Para dar eficiência ao modelo de negócios, a companhia lançou em janeiro o Vector, aplicativo que integra os motoristas e as demandas nas unidades industriais em todo o Brasil. Segundo o diretor de logística da Bunge, Makoto Yokoo, o aplicativo chegou ao mercado em boa hora para ajudar os caminhoneiros durante a crise.

“Com a disseminação do coronavírus e todas as medidas de mitigação de contato entre as pessoas, o Vector veio em um timing incrível. Antes, era o motorista que tinha de aparecer no escritório da Bunge, podendo expor a si mesmo e outras pessoas com o contato direto.
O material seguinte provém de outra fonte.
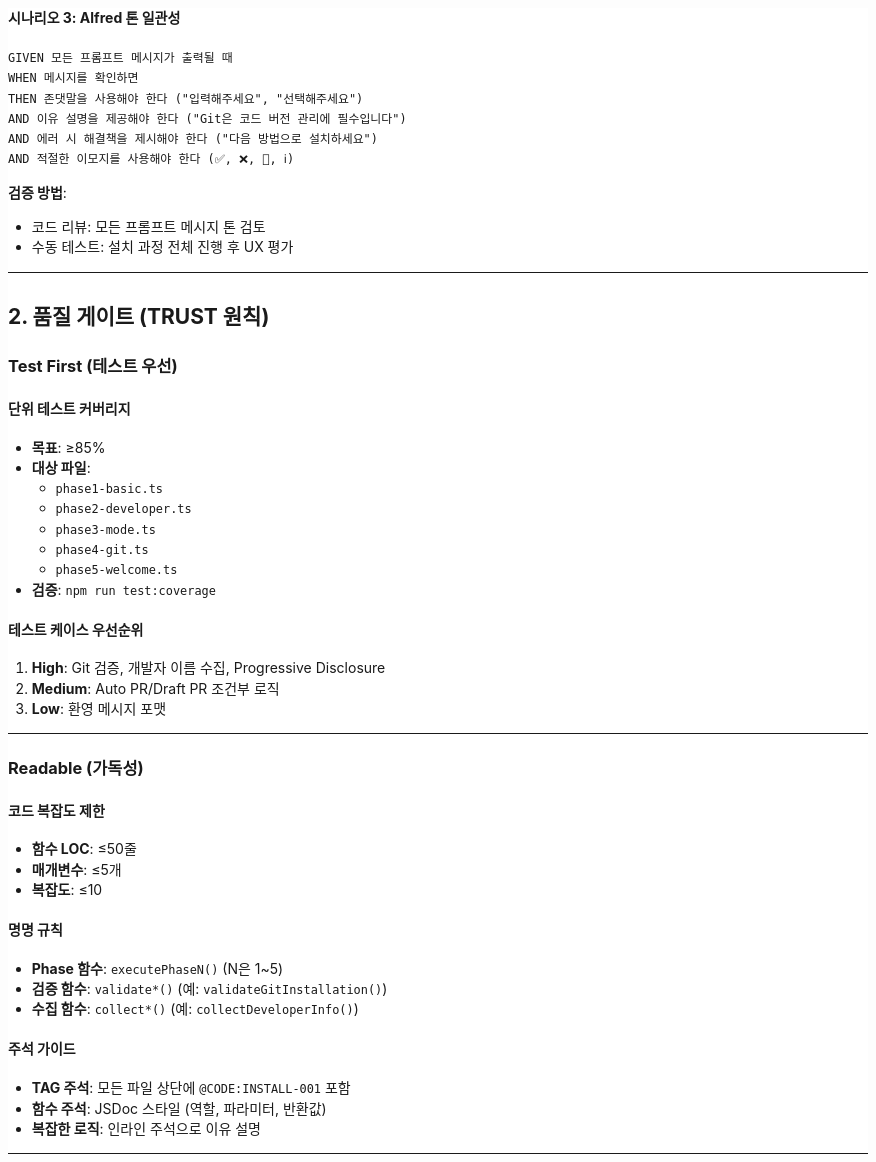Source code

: #### 시나리오 3: Alfred 톤 일관성
```gherkin
GIVEN 모든 프롬프트 메시지가 출력될 때
WHEN 메시지를 확인하면
THEN 존댓말을 사용해야 한다 ("입력해주세요", "선택해주세요")
AND 이유 설명을 제공해야 한다 ("Git은 코드 버전 관리에 필수입니다")
AND 에러 시 해결책을 제시해야 한다 ("다음 방법으로 설치하세요")
AND 적절한 이모지를 사용해야 한다 (✅, ❌, 🤖, ℹ️)
```

**검증 방법**:
- 코드 리뷰: 모든 프롬프트 메시지 톤 검토
- 수동 테스트: 설치 과정 전체 진행 후 UX 평가

---

## 2. 품질 게이트 (TRUST 원칙)

### Test First (테스트 우선)

#### 단위 테스트 커버리지
- **목표**: ≥85%
- **대상 파일**:
  - `phase1-basic.ts`
  - `phase2-developer.ts`
  - `phase3-mode.ts`
  - `phase4-git.ts`
  - `phase5-welcome.ts`
- **검증**: `npm run test:coverage`

#### 테스트 케이스 우선순위
1. **High**: Git 검증, 개발자 이름 수집, Progressive Disclosure
2. **Medium**: Auto PR/Draft PR 조건부 로직
3. **Low**: 환영 메시지 포맷

---

### Readable (가독성)

#### 코드 복잡도 제한
- **함수 LOC**: ≤50줄
- **매개변수**: ≤5개
- **복잡도**: ≤10

#### 명명 규칙
- **Phase 함수**: `executePhaseN()` (N은 1~5)
- **검증 함수**: `validate*()` (예: `validateGitInstallation()`)
- **수집 함수**: `collect*()` (예: `collectDeveloperInfo()`)

#### 주석 가이드
- **TAG 주석**: 모든 파일 상단에 `@CODE:INSTALL-001` 포함
- **함수 주석**: JSDoc 스타일 (역할, 파라미터, 반환값)
- **복잡한 로직**: 인라인 주석으로 이유 설명

---
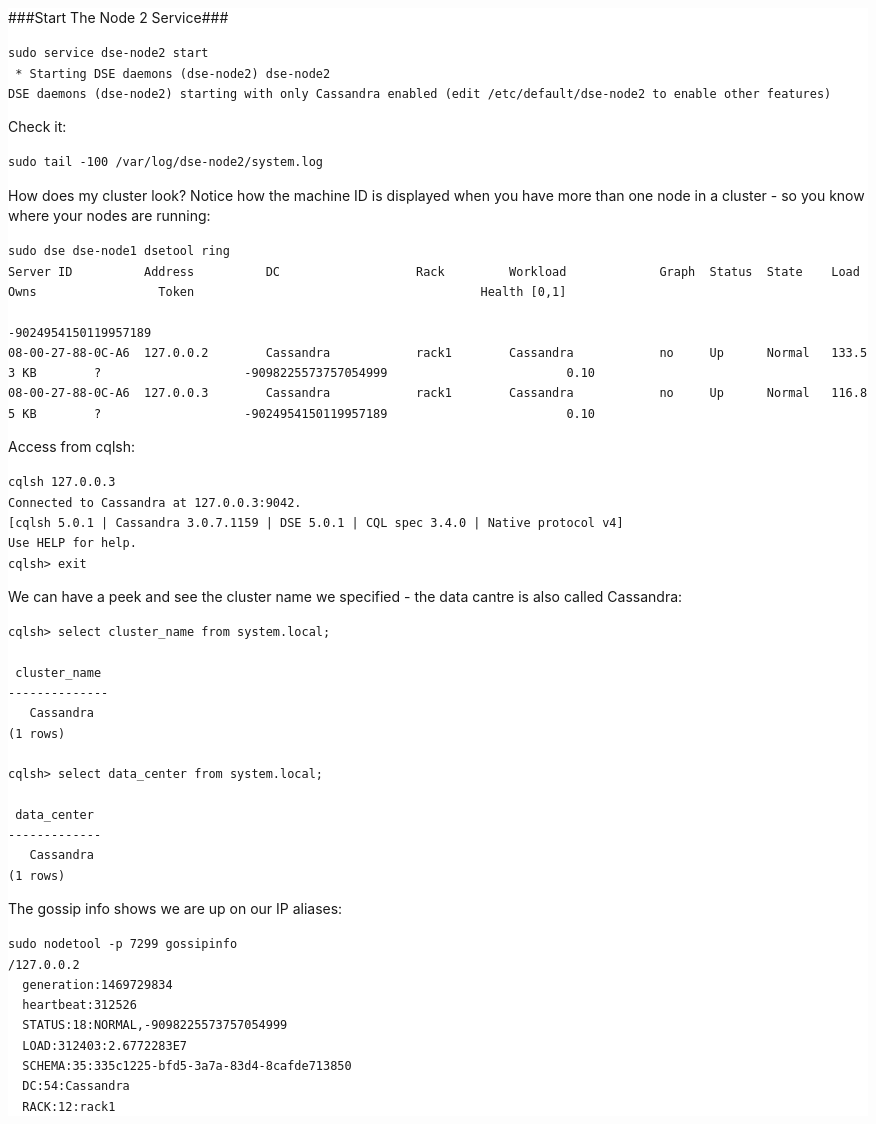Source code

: ###Start The Node 2 Service###

```
sudo service dse-node2 start
 * Starting DSE daemons (dse-node2) dse-node2
DSE daemons (dse-node2) starting with only Cassandra enabled (edit /etc/default/dse-node2 to enable other features)
```

Check it:
```
sudo tail -100 /var/log/dse-node2/system.log
```

How does my cluster look? Notice how the machine ID is displayed when you have more than one node in a cluster - so you know where your nodes are running:
```
sudo dse dse-node1 dsetool ring
Server ID          Address          DC                   Rack         Workload             Graph  Status  State    Load             Owns                 Token                                        Health [0,1]
                                                                                                                                                         -9024954150119957189
08-00-27-88-0C-A6  127.0.0.2        Cassandra            rack1        Cassandra            no     Up      Normal   133.53 KB        ?                    -9098225573757054999                         0.10
08-00-27-88-0C-A6  127.0.0.3        Cassandra            rack1        Cassandra            no     Up      Normal   116.85 KB        ?                    -9024954150119957189                         0.10
```

Access from cqlsh:
```
cqlsh 127.0.0.3
Connected to Cassandra at 127.0.0.3:9042.
[cqlsh 5.0.1 | Cassandra 3.0.7.1159 | DSE 5.0.1 | CQL spec 3.4.0 | Native protocol v4]
Use HELP for help.
cqlsh> exit
```

We can have a peek and see the cluster name we specified - the data cantre is also called Cassandra:
```
cqlsh> select cluster_name from system.local;

 cluster_name
--------------
   Cassandra
(1 rows)

cqlsh> select data_center from system.local;

 data_center
-------------
   Cassandra
(1 rows)
```
The gossip info shows we are up on our IP aliases:
```
sudo nodetool -p 7299 gossipinfo
/127.0.0.2
  generation:1469729834
  heartbeat:312526
  STATUS:18:NORMAL,-9098225573757054999
  LOAD:312403:2.6772283E7
  SCHEMA:35:335c1225-bfd5-3a7a-83d4-8cafde713850
  DC:54:Cassandra
  RACK:12:rack1
```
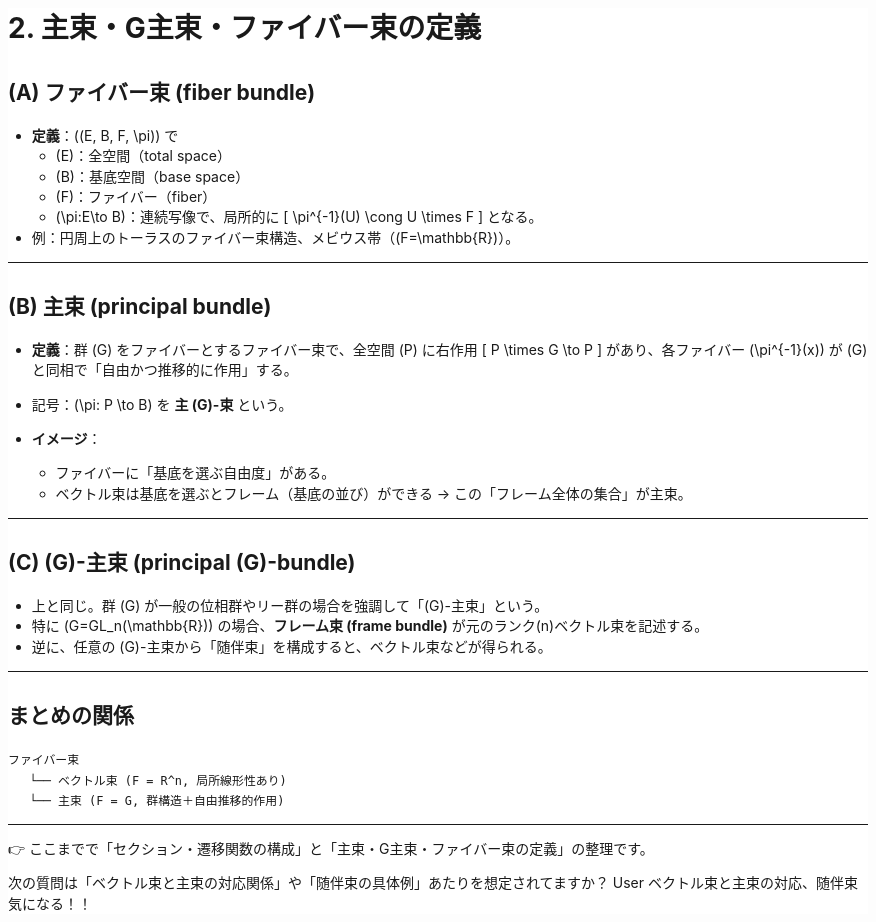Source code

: # 2. 主束・G主束・ファイバー束の定義

## (A) ファイバー束 (fiber bundle)
- **定義**：\((E, B, F, \pi)\) で
  - \(E\)：全空間（total space）
  - \(B\)：基底空間（base space）
  - \(F\)：ファイバー（fiber）
  - \(\pi:E\to B\)：連続写像で、局所的に
    \[
    \pi^{-1}(U) \cong U \times F
    \]
    となる。  
- 例：円周上のトーラスのファイバー束構造、メビウス帯（\(F=\mathbb{R}\)）。

---

## (B) 主束 (principal bundle)
- **定義**：群 \(G\) をファイバーとするファイバー束で、全空間 \(P\) に右作用
  \[
  P \times G \to P
  \]
  があり、各ファイバー \(\pi^{-1}(x)\) が \(G\) と同相で「自由かつ推移的に作用」する。  
- 記号：\(\pi: P \to B\) を **主 \(G\)-束** という。  

- **イメージ**：  
  - ファイバーに「基底を選ぶ自由度」がある。  
  - ベクトル束は基底を選ぶとフレーム（基底の並び）ができる → この「フレーム全体の集合」が主束。  

---

## (C) \(G\)-主束 (principal \(G\)-bundle)
- 上と同じ。群 \(G\) が一般の位相群やリー群の場合を強調して「\(G\)-主束」という。  
- 特に \(G=GL_n(\mathbb{R})\) の場合、**フレーム束 (frame bundle)** が元のランク\(n\)ベクトル束を記述する。  
- 逆に、任意の \(G\)-主束から「随伴束」を構成すると、ベクトル束などが得られる。  

---

## まとめの関係
```
ファイバー束
   └── ベクトル束 (F = R^n, 局所線形性あり)
   └── 主束 (F = G, 群構造＋自由推移的作用)
```

---

👉 ここまでで「セクション・遷移関数の構成」と「主束・G主束・ファイバー束の定義」の整理です。  

次の質問は「ベクトル束と主束の対応関係」や「随伴束の具体例」あたりを想定されてますか？
User
ベクトル束と主束の対応、随伴束気になる！！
Agora, ele faz todo o processo por meio do aplicativo”, diz.

Ganho de tempo e trabalho

Diferentemente de outras plataformas, não há cobrança de taxa sobre o frete fechado entre motoristas e transportadoras. Yokoo diz que isso é possível pelo ganho de eficiência que a plataforma oferece com a operação. “O motorista perdia entre dois e três dias esperando uma carga. Com o app, ele ganha tempo e pode ter um volume maior de trabalho”, diz.

Da base de 60 mil motoristas ativos, 23 mil já fizeram o download do Vector até 10 de abril. Entre 13 de janeiro e 15 de março, os dois primeiros meses de vida da plataforma, a movimentação no app foi de 500 mil toneladas. Com as medidas de restrição da circulação de veículos impostas pela quarentena, a adesão dos caminhoneiros foi mais rápida: entre a última quinzena de março e os primeiros dez dias de abril, mais de 1 milhão de toneladas foram movimentadas.

“Nossa meta era ter 80% do que movimentamos passando pelo Vector até o final do ano. A quantidade de 1,5 milhão de toneladas já representa 45% das nossas cargas no período. Certamente, isso é reflexo do impacto positivo para a produtividade da eficiência do motorista e da transportadora”, analisa Yokoo.